On Thu, Nov 06, 2025 at 09:49:01AM +0800, Yuwen Chen wrote:
> For block devices, sequential write performance is significantly
> better than random write. Currently, zram's write-back function
> only supports single-page operations, which fails to leverage
> the sequential write advantage and leads to suboptimal performance.
> 
> This patch implements multi-page batch write-back for zram to
> leverage sequential write performance of block devices.
> 
> After applying this patch, a large number of pages being merged
> into batch write operations can be observed via the following test
> code, which effectively improves write-back performance.
> 
> We used the following instructions to conduct a performance test
> on the write-back function of zram in the QEMU environment.
> $ echo "/dev/sdb" > /sys/block/zram0/backing_dev
> $ echo "1024000000" > /sys/block/zram0/disksize
> $ dd if=/dev/random of=/dev/zram0
> $ time echo "page_indexes=1-100000" > /sys/block/zram0/writeback
> 
> before modification:
> real	0m 16.62s
> user	0m 0.00s
> sys	0m 5.98s
> 
> real	0m 15.38s
> user	0m 0.00s
> sys	0m 5.31s
> 
> real	0m 15.58s
> user	0m 0.00s
> sys	0m 5.49s
> 
> after modification:
> real	0m 1.36s
> user	0m 0.00s
> sys	0m 1.13s
> 
> real	0m 1.36s
> user	0m 0.00s
> sys	0m 1.11s
> 
> real	0m 1.39s
> user	0m 0.00s
> sys	0m 1.16s

That's the great improvement. Thanks.

Have you check the other effort?
https://lore.kernel.org/lkml/20250731064949.1690732-3-richardycc@google.com/

In my opinion, it's much simpler and strightforward align with current zram
writeback utility functions.

Do you have any issue with that?

> 
> Signed-off-by: Yuwen Chen <ywen.chen@foxmail.com>
> Reviewed-by: Fengyu Lian <licayy@outlook.com>
> ---
> Changes in v4:
>   - Add performance test data.
> Changes in v3:
>   - Postpone the page allocation.
> Changes in v2:
>   - Rename some data structures.
>   - Fix an exception caused by accessing a null pointer.
> ---
>  drivers/block/zram/zram_drv.c | 224 ++++++++++++++++++++++++++--------
>  1 file changed, 170 insertions(+), 54 deletions(-)

= = = =

Problem: Reproduce the stretch of the zram write-back thread above from "On Thu, Nov" through "improves write-back performance." word for word.

Data:
= = = =

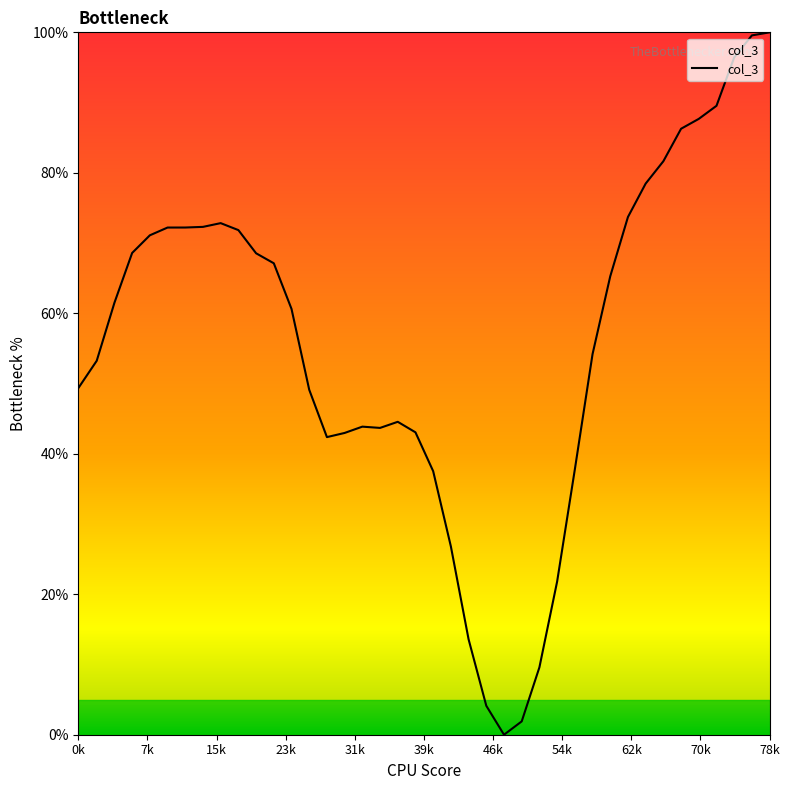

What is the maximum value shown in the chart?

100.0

= = = =

Written solution:
On Thu, Nov 06, 2025 at 09:49:01AM +0800, Yuwen Chen wrote:
> For block devices, sequential write performance is significantly
> better than random write. Currently, zram's write-back function
> only supports single-page operations, which fails to leverage
> the sequential write advantage and leads to suboptimal performance.
> 
> This patch implements multi-page batch write-back for zram to
> leverage sequential write performance of block devices.
> 
> After applying this patch, a large number of pages being merged
> into batch write operations can be observed via the following test
> code, which effectively improves write-back performance.